Y son precisamente este tipo de situaciones que hacen cuestionarnos todo, complicándonos nosotros mismos nuestra existencia. Para saber si esto aplica a nuestra vida, debemos responder algunas preguntas para verificar si nos complicamos la existencia más de lo necesario.

Y de ser así, debemos identificar qué podríamos cambiar para intentar relajarnos y tomar mejores decisiones que atiendan tanto a lo que queremos como a lo que necesitamos.

Ads

Pero, para lograr todo esto, lo primero que debemos tomar en cuenta es que, si queremos ser felices, debemos empezar por nosotros mismos. Tener presente un principio básico: Creer es crear, así que debemos confiar en nosotros mismos para alcanzar nuestros objetivos y, por ende, la felicidad.

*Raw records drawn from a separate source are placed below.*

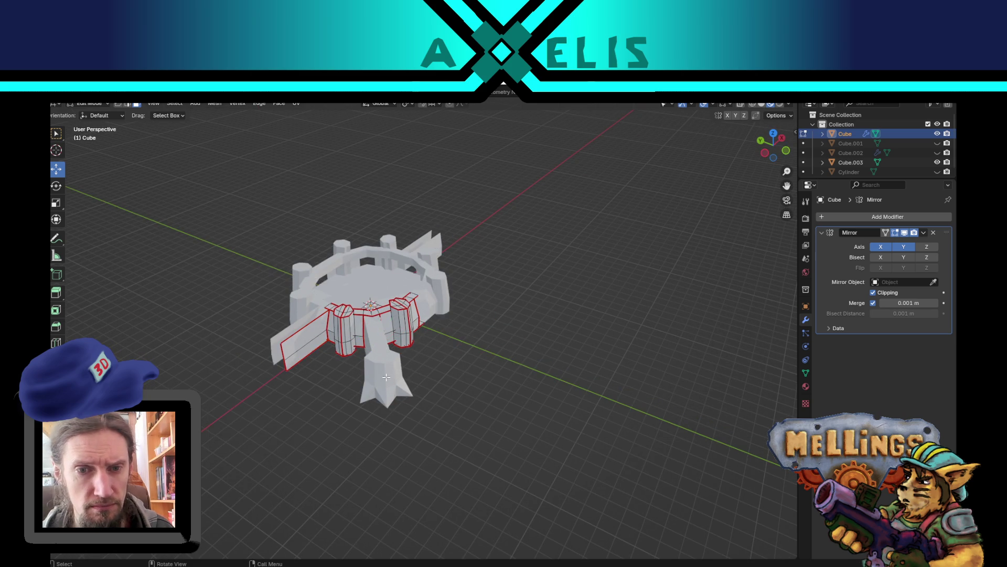
Delete the leftmost wall face of the castle
{"action": "scroll", "coordinate": [416, 372], "scroll_direction": "up", "scroll_amount": 3}
{"action": "middle_click_drag", "start_coordinate": [270, 345], "coordinate": [407, 333], "text": "shift"}
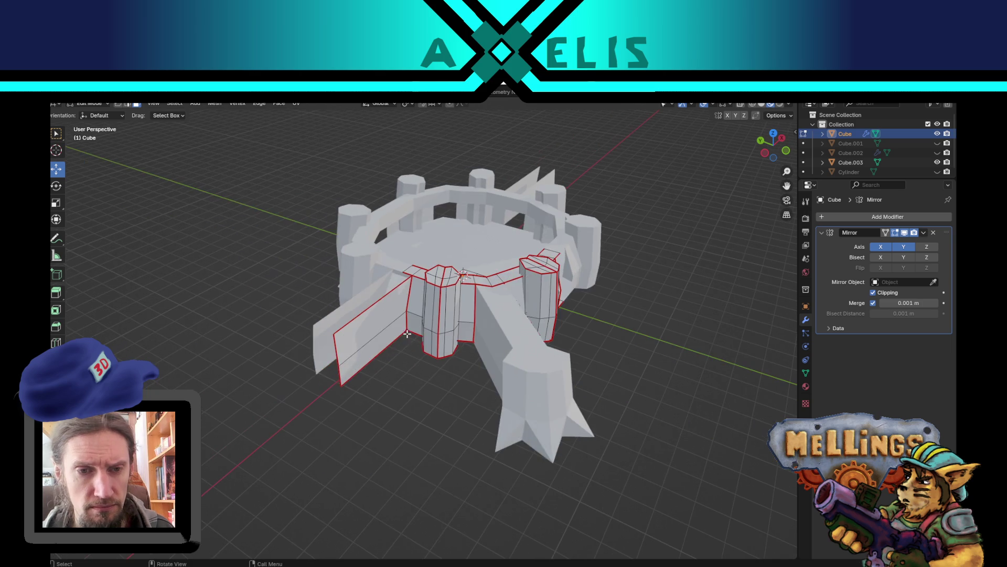
{"action": "left_click", "coordinate": [361, 334]}
{"action": "key", "text": "x"}
{"action": "left_click", "coordinate": [360, 332]}
{"action": "mouse_move", "coordinate": [360, 332]}
{"action": "middle_mouse_down"}
{"action": "mouse_move", "coordinate": [418, 355]}
{"action": "mouse_move", "coordinate": [413, 341]}
{"action": "middle_mouse_up"}
{"action": "scroll", "coordinate": [413, 341], "scroll_direction": "up", "scroll_amount": 2}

Aquí, algunas preguntas para saber si nos complicamos la existencia más de lo necesario:

  • ¿Creemos que el mundo está en nuestra contra?: Si nos tomamos todo como un insulto personal vamos a sufrir mucho. No debemos tomarlo como algo personal. Las personas tienen su propia vida por la que preocuparse. No debemos atribuir intenciones negativas a las acciones no deseadas de las personas que conocemos. Hagamos nuestros días felices encontrando algo bueno en cada persona.
  • ¿Somos el centro del universo?: Si somos de esas personas que piensan que todo gira a nuestro alrededor es porque hemos olvidado incluir otros personajes en nuestro guion, por lo tanto, otros pueden arruinarlo al no regalarnos su atención todo el tiempo, así que será mejor que dejemos que otras personas sean protagonistas de vez en cuando y nosotros seamos para nosotros mismos.
  • ¿Siempre imaginamos lo peor que podría suceder?: A menudo pensamos que algo sin importancia se convertirá en una catástrofe. Con esta ansiedad nos estamos agotando a nosotros mismos y nos quedará poca energía para lo que estamos tratando de lograr hoy.
  • ¿Altas expectativas?: Hemos establecido altos estándares para la felicidad, mantenemos las expectativas muy altas y por eso nos decepcionamos tanto al final. Las mayores expectativas llevan a mayores decepciones.